Review by-Jarrett Leahy
In a decade chock-full of sugar coated popcorn sellers, Hannah and her Sisters is a breath of fresh air, proving that truly great films were still made during the 1980’s. Like many of Woody Allen’s movies, Hannah and her Sisters is filmed in New York City and revolves around an extended family’s saga set over a two year period.
The matriarchal rock of the family is Hannah, played by Mia Farrow. Farrow’s performance is so understated at times that you may miss the subtle greatness she brings. It’s Hannah’s job to solve the problems of her family, loaning money and doling out advice to her forever lost sister Holly (Dianne Wiest), squelching drunken squabbles between her now elderly parents, and juggling the life of a mother of four and wife to a husband (Michael Caine) who now has a wandering infatuation with her other sister, Lee (Barbara Hershey).
Woody Allen’s contribution to the film is Mickey, who is Hannah’s ex-husband. A hypochondriac and wracked with insecurities, Mickey is a neurotic TV producer and a character type we’ve met before from Allen, but somehow he feels fresh here. Ever fearful of death, Mickey’s constant search for God and the meaning of life become a wonderful interjection of comic relief to help balance out some of the more dramatic scenes.

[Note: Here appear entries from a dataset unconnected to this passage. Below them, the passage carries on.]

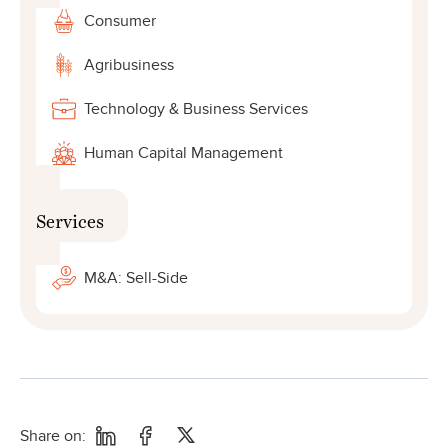
Consumer
Agribusiness
Technology & Business Services
Human Capital Management
Services
M&A: Sell-Side
Share on: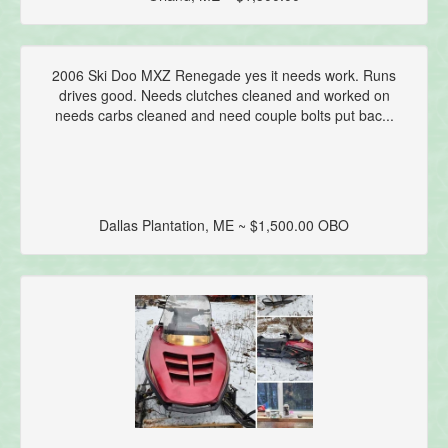
2006 Ski Doo MXZ Renegade yes it needs work. Runs
drives good. Needs clutches cleaned and worked on
needs carbs cleaned and need couple bolts put bac...
Dallas Plantation, ME ~ $1,500.00 OBO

Michael Caine gives a top notch performance as Hannah’s cheating husband Elliot and rightfully received the Academy award for Best Supporting Actor. However it’s Dianne Wiest’s Oscar winning portrayal of Holly that is the most memorable of the film. A struggling actress with a checkered past and a compulsive desire to jump from career to career, Holly is in constant struggle to find her way in life. Sponging off Hannah to help fund these drastic career changes, the character of Holly runs the risk of being despised by the viewer. But it is Wiest who brings a genuine charm to the role, completely committing to the neurotic self-centeredness required to sell a character like this, and it is this sweet and honest commitment that makes us root for her.
The true gift of this film comes from its amazing script, which was written by Allen, who received the Academy Award for Best Original Screenplay. Dialogue driven and set up in a vignette style, it allows the wonderful ensemble of A-list actors to deliciously play off one another. Allen also shows an adept skill with his use of the camera. During family gatherings, characters move in and out of the shot so naturally, as if we the viewer are just the proverbial fly on the wall observing the interactions among the various family members.
Over the years Woody Allen has become a polarizing filmmaker, probably due more to his personal life then his actual film-making. Many critics love to point toward his earlier works, Annie Hall and Manhattan, as his best efforts. There is no disputing the greatness of those films, and many others he has created. But it is Hannah and her Sisters, a timeless dramatic comedy about growth, love, and redemption that is Woody Allen’s best, and a true gem to come from the 1980’s decade.